### JOB
Can you change "mirror image" to "mirror copy" in the material between the lines holding "จะไปยัง policy ถัดไป.)" and "logical volume ที่ถูกใช้เเล้ว)", inclusive, and leave everything else in those lines untouched?

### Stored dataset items
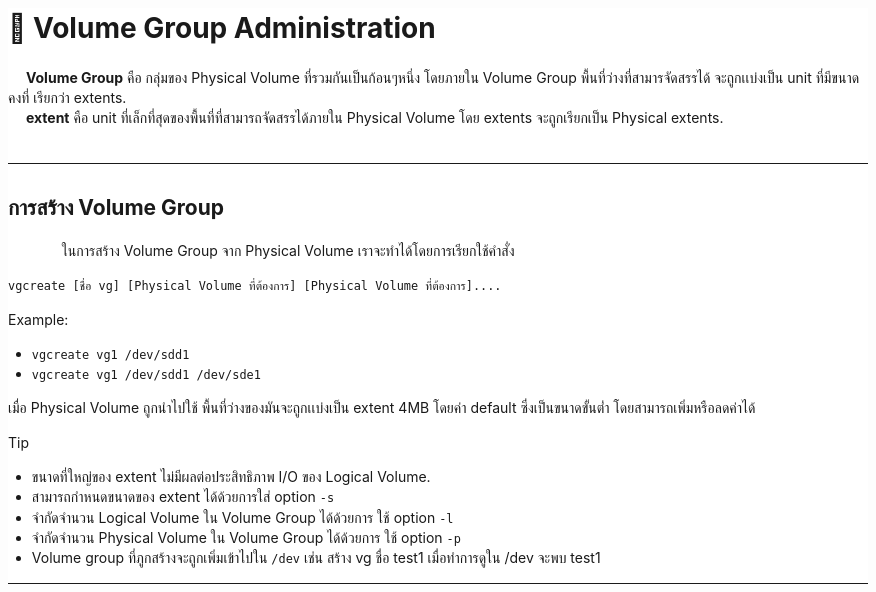 # 🔧 Volume Group Administration

&emsp; **Volume Group**
คือ กลุ่มของ Physical Volume ที่รวมกันเป็นก้อนๆหนึ่ง โดยภายใน Volume Group พื้นที่ว่างที่สามารจัดสรรได้
จะถูกเเบ่งเป็น unit ที่มีขนาดคงที่ เรียกว่า extents. </br>
&emsp; **extent** คือ unit ที่เล็กที่สุดของพื้นที่ที่สามารถจัดสรรได้ภายใน Physical Volume โดย extents จะถูกเรียกเป็น
Physical extents. </br>
</br>

[//]: # ([![IMAGE ALT TEXT HERE]&#40;https://img.youtube.com/vi/YOUTUBE_VIDEO_ID_HERE/0.jpg&#41;]&#40;https://youtu.be/dQw4w9WgXcQ?si=vB-JQ1_cXYx51HBb&#41;)


<hr>

## การสร้าง Volume Group

&emsp; &emsp; &emsp; ในการสร้าง Volume Group จาก Physical Volume เราจะทำได้โดยการเรียกใช้คำสั่ง

    vgcreate [ชื่อ vg] [Physical Volume ที่ต้องการ] [Physical Volume ที่ต้องการ]....

Example:

- `vgcreate vg1 /dev/sdd1`
- `vgcreate vg1 /dev/sdd1 /dev/sde1`

เมื่อ Physical Volume ถูกนำไปใช้ พื้นที่ว่างของมันจะถูกเเบ่งเป็น extent 4MB โดยค่า default ซึ่งเป็นขนาดขั้นต่ำ
โดยสามารถเพิ่มหรือลดค่าได้
> [!TIP]
> - ขนาดที่ใหญ่ของ extent ไม่มีผลต่อประสิทธิภาพ I/O ของ Logical Volume.
>- สามารถกำหนดขนาดของ extent ได้ด้วยการใส่ option `-s`
> - จำกัดจำนวน Logical Volume ใน Volume Group ได้ด้วยการ ใช้ option `-l`
> - จำกัดจำนวน Physical Volume ใน Volume Group ได้ด้วยการ ใช้ option `-p`
> - Volume group ที่ภูกสร้างจะถูกเพิ่มเข้าไปใน `/dev` เช่น สร้าง vg ชื่อ test1 เมื่อทำการดูใน /dev จะพบ test1


<hr>

[//]: # (## การจัดสรร LVM)

[//]: # ()

[//]: # (&emsp; &emsp; &emsp; เมื่อ **Logical Volume Manager&#40;LVM&#41;** จำเป็นที่จะต้องจัดสรร Physical extents สำหรับหนึ่ง logical)

[//]: # (volume หรือมากกว่า จะมีการจัดสรรดังต่อไปนี้ </br>)

[//]: # ()

[//]: # (- ชุดของ Physical extent ที่ไม่ได้ถูกจัดสรรถูกสร้างขึ้นเพื่อการพิจารณา ถ้าหากระบุ ranges ของ Physical Volume ไว้ที่ท้าย)

[//]: # (  command line จะทำให้มีเพียงเเต่ Physical extents ที่ไม่ได้จัดสรร ที่อยู่ใน ranges บนPhysical volumes)

[//]: # (  ที่ระบุเท่านั้นที่จะถูกนำมาพิจารณา</br>)

[//]: # ()

[//]: # (- เเต่ละ policy ของการจัดสรร จะพยายามจัดลำดับ โดยเริ่มด้วย policy ที่เข้มงวดที่สุด &#40;_contiguous_&#41; และ จบด้วย policy)

[//]: # (  การจัดสรรที่ ใช้ option `--alloc` หรือ ตั้งเป็นค่า default สำหรับ logical volume หรือ volume group เฉพาะสำหรับเเต่ละ)

[//]: # (  policy, ทำงานจาก)

[//]: # (  logical extent ที่หมายเลขต่ำสุด ของพื้นที่ logical volume ที่ว่าง ที่ต้องการบรรจุ โดยจัดสรรพื้นที่ให้ได้มากที่สุด,)

[//]: # (  ตามข้อจำกัดของ policy การจัดสรร เเละ)

[//]: # (  ถ้าหากต้องการพื้นที่เพิ่ม LVM จะไปยัง policy ถัดไป.)

[//]: # (  </br>)

[//]: # ()

[//]: # ()

[//]: # (- **ข้อจำกัดของ policy การจัดสรร**)

[//]: # (    - Policy ของการจัดสรรเเบบ `contigous` กำหนดให้ตำเเหน่ง physical ของ logical extent ใดๆที่ไม่ใช่ logical extent)

[//]: # (      ตัวเเรกของ logical volume ที่อยุ่ติด)

[//]: # (      ตำเเหน่ง physical ของ logical extent ก่อนหน้านั้นทันที, เมื่อ logical volume ถูก striped หรือ mirrored)

[//]: # (      ข้อจำกัดการจัดสรร `contigous` จะถูกนำไปใช้กับเเต่ละ stripe หรือ mirror image ที่ต้องการพื้นที่.</br>)

[//]: # (    - Policy ของการจัดสรรเเบบ `cling` กำหนดไว้ว่า Physical volume ที่ถูกใช้โดย logical extent จะถูกเพิ่มเข้าไปยัง)

[//]: # (      logical volume ที่ถูกใช้เเล้ว)


[//]: # (      อย่างน้อยหนึ่ง logical extent ก่อนหน้านั้นใน logical volume นั้น. หากมีการกำหนด)
[//]: # (      parameter `allocation/cling_tag_list` Physical volume)
[//]: # (      สองตัวจะถือว่า match กัน ถ้าหากมี tag ใดๆ บนทั้งสอง Physical volume. ซึ่งช่วยให้ groups ของ Physical Volume)
[//]: # (      ที่มีคุณสมบัติคล้ายกัน &#40;เช่น ตำเเหน่ง physical&#41;)
[//]: # (      สามารถ tag เเละถือว่าเทียบเท่ากัน ในการจัดสรร</br>)
[//]: # (    - Policy ของการจัดสรรเเบบ `normal` จะไม่เลือก physiacl extent ที่ share physical volume เดียวกันกับ logical extent)
[//]: # (      ที่ได้รับการจัดสรรให้)
[//]: # (      parallel logical volume &#40;คนละ stripe หรือ mirror image&#41; เเล้วที่ offset เดียวกันภายใน parallel logical volume)
[//]: # (      นั้น</br>)
[//]: # (      มื่อจัดสรร mirror log ในเวลาเดียวกันกับ logical volume เพื่อเก็บข้อมูล mirror log ไว้, policy)
[//]: # (      การจัดสรรจะพยายามเลือก Physical volume ที่ต่างกันสำหรับบันทึก log)
[//]: # (      เเละ ข้อมูลก่อน, ถ้าทำไม่ได้เเละ `allocation/mirror_logs_require_separate_pvs` มีค่า 0 จะอนุญาติให้ log share)
[//]: # (      physical volume ส่วนหนึ่งร่วมกับข้อมูล.</br>)
[//]: # (      ขณะเดียวกัน ถ้าจัดสรร thin pool metadata policy การจัดสรรของ normal จะทำเช่นเดียวกันกับ การจัดสรรของ mirror log)
[//]: # (      ตามค่าของ)
[//]: # (      parameter config `allocation/thin_pool_metadata_require_separate_pvs`)
[//]: # (    - ถ้าหากมี extent ว่างที่เพียงพอต่อ request ของการจัดสรร เเต่ policy การจัดสรร `normal` จะไม่ใช้ เเต่)
[//]: # (      policy `anywhere` จะใช้ เเม้ว่าการวาง 2 stripes)
[//]: # (      ไว้ใน physical volume เดียวกันจะทำให้ประสิทธิภาพลดลงก็ตาม</br>)
[//]: # (    - โดยเราสามารถที่จะเปลี่ยนเเปลง policy ของการจัดสรรได้ผ่านคำสั่ง `vgchange`</br>)
[//]: # (      Example: </br>)
[//]: # (      `vgchange --available y|n` เเก้ไข active status volume group ทั้งหมด </br>)
[//]: # (      `vgchange --available y|n ชื่อvolume-group` เเก้ไข active status volume group ที่ระบุ </br>)
[//]: # (<hr>)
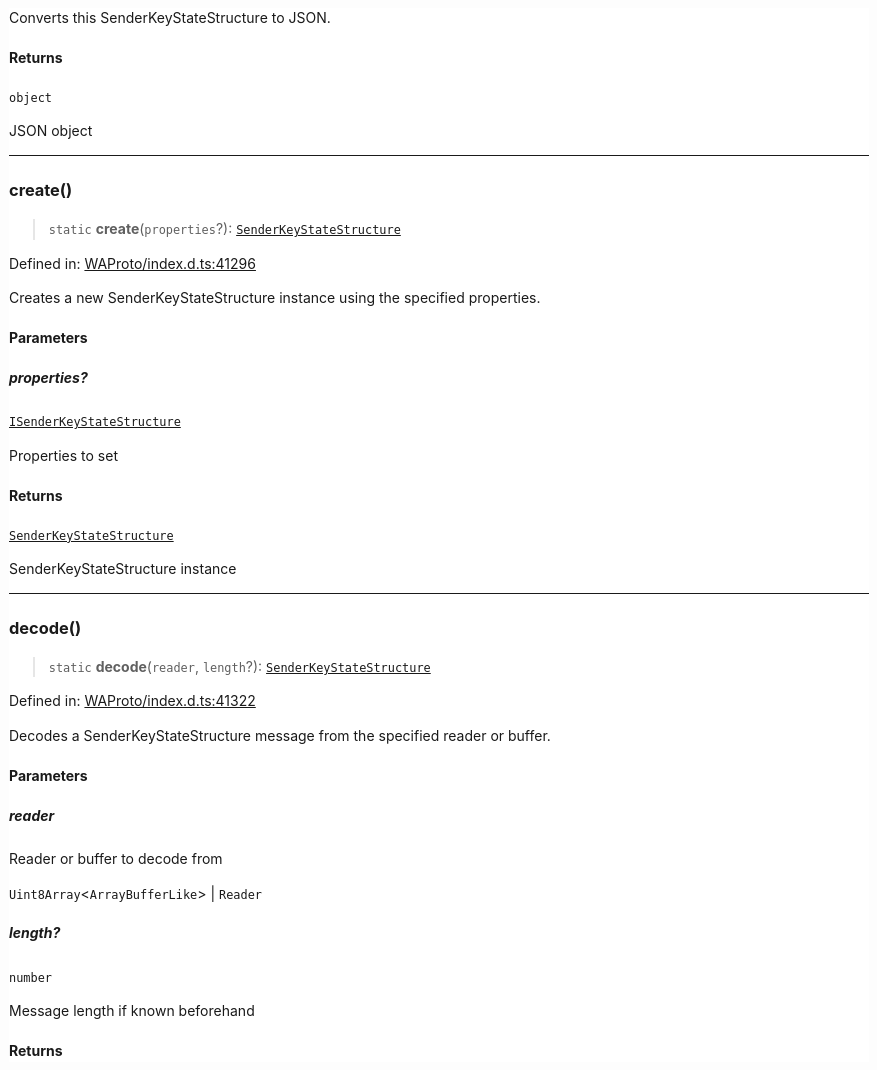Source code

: Converts this SenderKeyStateStructure to JSON.

#### Returns

`object`

JSON object

***

### create()

> `static` **create**(`properties`?): [`SenderKeyStateStructure`](SenderKeyStateStructure.md)

Defined in: [WAProto/index.d.ts:41296](https://github.com/Fokusdotid/bail/blob/043003e0dc220c8f52aef36f90c7026f3a192427/WAProto/index.d.ts#L41296)

Creates a new SenderKeyStateStructure instance using the specified properties.

#### Parameters

##### properties?

[`ISenderKeyStateStructure`](../interfaces/ISenderKeyStateStructure.md)

Properties to set

#### Returns

[`SenderKeyStateStructure`](SenderKeyStateStructure.md)

SenderKeyStateStructure instance

***

### decode()

> `static` **decode**(`reader`, `length`?): [`SenderKeyStateStructure`](SenderKeyStateStructure.md)

Defined in: [WAProto/index.d.ts:41322](https://github.com/Fokusdotid/bail/blob/043003e0dc220c8f52aef36f90c7026f3a192427/WAProto/index.d.ts#L41322)

Decodes a SenderKeyStateStructure message from the specified reader or buffer.

#### Parameters

##### reader

Reader or buffer to decode from

`Uint8Array`\<`ArrayBufferLike`\> | `Reader`

##### length?

`number`

Message length if known beforehand

#### Returns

### RESULT OF THE TASK
[//]: # (  ถ้าหากต้องการพื้นที่เพิ่ม LVM จะไปยัง policy ถัดไป.)

[//]: # (  </br>)

[//]: # ()

[//]: # ()

[//]: # (- **ข้อจำกัดของ policy การจัดสรร**)

[//]: # (    - Policy ของการจัดสรรเเบบ `contigous` กำหนดให้ตำเเหน่ง physical ของ logical extent ใดๆที่ไม่ใช่ logical extent)

[//]: # (      ตัวเเรกของ logical volume ที่อยุ่ติด)

[//]: # (      ตำเเหน่ง physical ของ logical extent ก่อนหน้านั้นทันที, เมื่อ logical volume ถูก striped หรือ mirrored)

[//]: # (      ข้อจำกัดการจัดสรร `contigous` จะถูกนำไปใช้กับเเต่ละ stripe หรือ mirror copy ที่ต้องการพื้นที่.</br>)

[//]: # (    - Policy ของการจัดสรรเเบบ `cling` กำหนดไว้ว่า Physical volume ที่ถูกใช้โดย logical extent จะถูกเพิ่มเข้าไปยัง)

[//]: # (      logical volume ที่ถูกใช้เเล้ว)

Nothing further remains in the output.